→ What this task involves
Quote the disaster recovery guidelines below word for word, from "See the Cramsession" to "system is down?".

[Start Page excerpt]

Disaster is an occurrence causing widespread
destruction and distress; a catastrophe or a grave misfortune. - Source:
dictionary.com.
Guidelines
A disaster can be as catastrophic as a tornado destroying the
primary operation site or as mundane as the accidental loss of critical data.
How a network administrator will cope with inevitable disasters will depend on
the type of disaster and the amount of extant pre-planning for disaster
recovery.
Sometimes a disaster recovery is a simple as restoring a backup
or rebooting a server. Other disasters require planning such as having standbys
and spares of all critical pieces of replaceable hardware components for a
potential server failure, in-stock and tested.
Always have a documented disaster recovery plan. Update
your documentation and test it regularly. Periodically ensure that procedures
are current and accurate.
While disaster recovery can be a complicated process, there are
several basic guidelines for larger enterprises:
- Always keep a set of the data OFFSITE.
- Establish an alternative site (cold site; offsite new building; maybe even
a different state).
- Prepare a special group of people to work at your alternative site and
devise a plan to get them to the new site from the disaster site. Consider a
rotating schedule of different technical staff members.
- Decide what products are needed to support the recovery process, acquire
them, and train in their use.
- Some disaster recovery scenarios even include having a complete duplicate
of your server standing by, in case of disaster.
- Simple items such as a UPS can save you a lot of headaches, such as in the
case of power failures.
- Disaster-recovery management should always begin with a planning meeting.
See the Cramsession article on how to test and replace batteries
in the APC
UPS 1000.
Questions to ask when developing a disaster recovery plan:
- What will the company need if disaster strikes?
- What department(s) has priority for getting back online first?
- How much of the data is at risk?
- What is the minimum and maximum downtime you can afford?
- What is your cost per minute if your system is down?
- Are there redundant networks that can replace your failed system?
- Would a clustered environment minimize your risk?

[End Page excerpt]
[Start Stored data]

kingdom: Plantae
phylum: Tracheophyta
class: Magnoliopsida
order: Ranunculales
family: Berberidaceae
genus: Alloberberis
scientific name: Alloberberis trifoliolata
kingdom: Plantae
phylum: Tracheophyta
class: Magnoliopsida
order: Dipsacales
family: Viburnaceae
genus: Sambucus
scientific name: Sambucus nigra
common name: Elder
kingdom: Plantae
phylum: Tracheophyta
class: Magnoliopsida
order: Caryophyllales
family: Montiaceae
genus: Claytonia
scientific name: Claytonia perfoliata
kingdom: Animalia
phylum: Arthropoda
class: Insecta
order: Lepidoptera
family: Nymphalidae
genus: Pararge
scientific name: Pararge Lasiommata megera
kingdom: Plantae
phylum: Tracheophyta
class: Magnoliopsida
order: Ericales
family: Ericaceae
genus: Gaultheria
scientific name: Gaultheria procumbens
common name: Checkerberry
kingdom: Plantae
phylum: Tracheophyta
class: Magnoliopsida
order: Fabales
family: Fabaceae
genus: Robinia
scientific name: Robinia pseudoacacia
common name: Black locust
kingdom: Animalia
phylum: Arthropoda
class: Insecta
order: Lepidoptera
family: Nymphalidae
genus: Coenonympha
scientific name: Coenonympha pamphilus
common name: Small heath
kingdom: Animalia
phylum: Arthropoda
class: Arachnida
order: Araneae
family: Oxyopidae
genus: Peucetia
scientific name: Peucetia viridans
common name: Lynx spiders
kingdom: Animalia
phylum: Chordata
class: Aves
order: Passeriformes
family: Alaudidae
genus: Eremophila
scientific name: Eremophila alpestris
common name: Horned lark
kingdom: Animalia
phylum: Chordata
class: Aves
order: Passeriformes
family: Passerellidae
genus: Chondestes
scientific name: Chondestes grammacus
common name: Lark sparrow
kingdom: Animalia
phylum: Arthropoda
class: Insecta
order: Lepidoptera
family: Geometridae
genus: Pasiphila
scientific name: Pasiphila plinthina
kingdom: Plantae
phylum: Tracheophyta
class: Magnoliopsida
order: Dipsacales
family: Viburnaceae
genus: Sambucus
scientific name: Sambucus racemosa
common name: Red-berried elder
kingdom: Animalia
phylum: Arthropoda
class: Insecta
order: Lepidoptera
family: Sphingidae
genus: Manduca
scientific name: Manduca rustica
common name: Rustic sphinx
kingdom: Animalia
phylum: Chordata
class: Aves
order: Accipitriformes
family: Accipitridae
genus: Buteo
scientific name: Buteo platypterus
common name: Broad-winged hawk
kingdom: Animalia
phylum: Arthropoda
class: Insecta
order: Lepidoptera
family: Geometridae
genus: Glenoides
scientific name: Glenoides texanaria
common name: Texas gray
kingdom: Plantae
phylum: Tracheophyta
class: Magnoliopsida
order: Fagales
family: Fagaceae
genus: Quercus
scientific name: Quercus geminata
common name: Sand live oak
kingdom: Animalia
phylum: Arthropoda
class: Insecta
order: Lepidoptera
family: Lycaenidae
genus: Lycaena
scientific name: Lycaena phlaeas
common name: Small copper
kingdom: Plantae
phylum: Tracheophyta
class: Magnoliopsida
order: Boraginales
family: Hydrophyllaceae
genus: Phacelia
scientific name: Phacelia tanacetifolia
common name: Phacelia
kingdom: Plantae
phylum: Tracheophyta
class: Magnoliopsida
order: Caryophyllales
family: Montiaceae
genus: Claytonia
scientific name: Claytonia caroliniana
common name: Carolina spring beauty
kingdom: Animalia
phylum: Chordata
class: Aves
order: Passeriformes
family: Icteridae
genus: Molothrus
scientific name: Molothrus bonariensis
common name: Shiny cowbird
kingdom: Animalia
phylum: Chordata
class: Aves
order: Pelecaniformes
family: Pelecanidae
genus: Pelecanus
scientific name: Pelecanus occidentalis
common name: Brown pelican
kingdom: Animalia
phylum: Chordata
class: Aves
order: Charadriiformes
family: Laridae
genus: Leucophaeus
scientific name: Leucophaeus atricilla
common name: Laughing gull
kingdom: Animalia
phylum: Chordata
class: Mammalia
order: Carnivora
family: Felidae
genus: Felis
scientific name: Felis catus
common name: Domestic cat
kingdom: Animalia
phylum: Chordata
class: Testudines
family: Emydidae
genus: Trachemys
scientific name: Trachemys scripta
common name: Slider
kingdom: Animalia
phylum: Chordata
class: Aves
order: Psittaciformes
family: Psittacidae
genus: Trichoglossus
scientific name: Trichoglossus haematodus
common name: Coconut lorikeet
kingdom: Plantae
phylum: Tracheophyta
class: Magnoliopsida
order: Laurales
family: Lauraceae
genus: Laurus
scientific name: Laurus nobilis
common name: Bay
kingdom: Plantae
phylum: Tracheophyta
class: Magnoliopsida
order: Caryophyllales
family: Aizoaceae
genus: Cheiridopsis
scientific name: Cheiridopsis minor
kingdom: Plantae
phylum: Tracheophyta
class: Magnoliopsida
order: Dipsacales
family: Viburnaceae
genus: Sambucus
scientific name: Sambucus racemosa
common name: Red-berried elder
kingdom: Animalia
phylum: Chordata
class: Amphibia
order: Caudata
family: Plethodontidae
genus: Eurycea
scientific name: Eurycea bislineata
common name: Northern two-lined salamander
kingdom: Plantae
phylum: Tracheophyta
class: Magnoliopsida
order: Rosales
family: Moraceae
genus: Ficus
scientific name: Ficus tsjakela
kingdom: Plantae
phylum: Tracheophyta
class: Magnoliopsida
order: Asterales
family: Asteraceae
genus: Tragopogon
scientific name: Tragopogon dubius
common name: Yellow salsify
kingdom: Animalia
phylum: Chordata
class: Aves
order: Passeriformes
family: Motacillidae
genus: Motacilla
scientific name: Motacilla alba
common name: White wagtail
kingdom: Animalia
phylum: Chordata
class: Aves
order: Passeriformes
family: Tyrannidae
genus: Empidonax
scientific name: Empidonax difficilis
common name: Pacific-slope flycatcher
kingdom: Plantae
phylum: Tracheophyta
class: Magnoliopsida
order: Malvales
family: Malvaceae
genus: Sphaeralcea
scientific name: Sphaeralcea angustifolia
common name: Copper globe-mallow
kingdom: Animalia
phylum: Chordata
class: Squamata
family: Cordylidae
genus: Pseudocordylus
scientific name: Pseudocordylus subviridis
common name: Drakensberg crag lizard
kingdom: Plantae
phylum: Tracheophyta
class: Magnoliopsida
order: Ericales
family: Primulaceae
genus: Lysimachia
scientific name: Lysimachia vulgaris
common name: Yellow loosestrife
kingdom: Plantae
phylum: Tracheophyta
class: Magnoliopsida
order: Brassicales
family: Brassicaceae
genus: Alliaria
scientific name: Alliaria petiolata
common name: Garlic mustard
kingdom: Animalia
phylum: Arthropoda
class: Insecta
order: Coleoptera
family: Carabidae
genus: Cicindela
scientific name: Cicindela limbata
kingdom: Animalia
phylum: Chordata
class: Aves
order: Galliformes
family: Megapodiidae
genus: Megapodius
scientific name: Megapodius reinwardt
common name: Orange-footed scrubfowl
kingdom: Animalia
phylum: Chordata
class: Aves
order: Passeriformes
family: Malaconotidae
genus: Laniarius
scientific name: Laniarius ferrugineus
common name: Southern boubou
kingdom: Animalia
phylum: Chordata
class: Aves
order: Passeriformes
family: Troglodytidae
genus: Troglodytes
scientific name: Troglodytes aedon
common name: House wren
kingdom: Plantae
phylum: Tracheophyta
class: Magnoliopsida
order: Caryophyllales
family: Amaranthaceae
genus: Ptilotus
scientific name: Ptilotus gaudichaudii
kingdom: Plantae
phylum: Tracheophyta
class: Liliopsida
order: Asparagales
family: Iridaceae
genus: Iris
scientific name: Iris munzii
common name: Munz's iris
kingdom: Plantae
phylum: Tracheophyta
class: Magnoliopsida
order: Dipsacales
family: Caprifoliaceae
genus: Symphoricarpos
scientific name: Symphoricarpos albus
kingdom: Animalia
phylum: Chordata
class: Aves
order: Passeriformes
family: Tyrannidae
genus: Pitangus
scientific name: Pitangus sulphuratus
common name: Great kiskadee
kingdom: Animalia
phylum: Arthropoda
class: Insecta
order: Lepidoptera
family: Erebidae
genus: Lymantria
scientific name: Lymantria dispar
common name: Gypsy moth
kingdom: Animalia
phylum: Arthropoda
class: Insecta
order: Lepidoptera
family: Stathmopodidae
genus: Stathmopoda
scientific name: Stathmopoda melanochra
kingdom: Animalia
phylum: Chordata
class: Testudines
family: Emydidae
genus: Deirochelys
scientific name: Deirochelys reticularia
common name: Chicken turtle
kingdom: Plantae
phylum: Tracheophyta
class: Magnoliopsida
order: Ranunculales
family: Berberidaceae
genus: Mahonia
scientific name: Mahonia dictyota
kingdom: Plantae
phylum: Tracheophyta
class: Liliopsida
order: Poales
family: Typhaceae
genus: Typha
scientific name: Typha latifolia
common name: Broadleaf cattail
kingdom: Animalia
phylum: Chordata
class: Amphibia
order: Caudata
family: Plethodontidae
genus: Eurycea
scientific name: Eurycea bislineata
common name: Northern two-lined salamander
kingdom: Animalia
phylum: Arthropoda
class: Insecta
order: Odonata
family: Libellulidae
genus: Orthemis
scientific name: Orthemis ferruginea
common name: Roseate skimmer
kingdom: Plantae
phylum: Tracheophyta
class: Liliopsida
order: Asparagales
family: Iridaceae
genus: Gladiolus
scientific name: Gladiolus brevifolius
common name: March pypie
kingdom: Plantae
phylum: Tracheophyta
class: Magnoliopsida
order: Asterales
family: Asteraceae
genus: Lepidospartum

[End Stored data]

→ Response to the exercise
See the Cramsession article on how to test and replace batteries
in the APC
UPS 1000.
Questions to ask when developing a disaster recovery plan:
- What will the company need if disaster strikes?
- What department(s) has priority for getting back online first?
- How much of the data is at risk?
- What is the minimum and maximum downtime you can afford?
- What is your cost per minute if your system is down?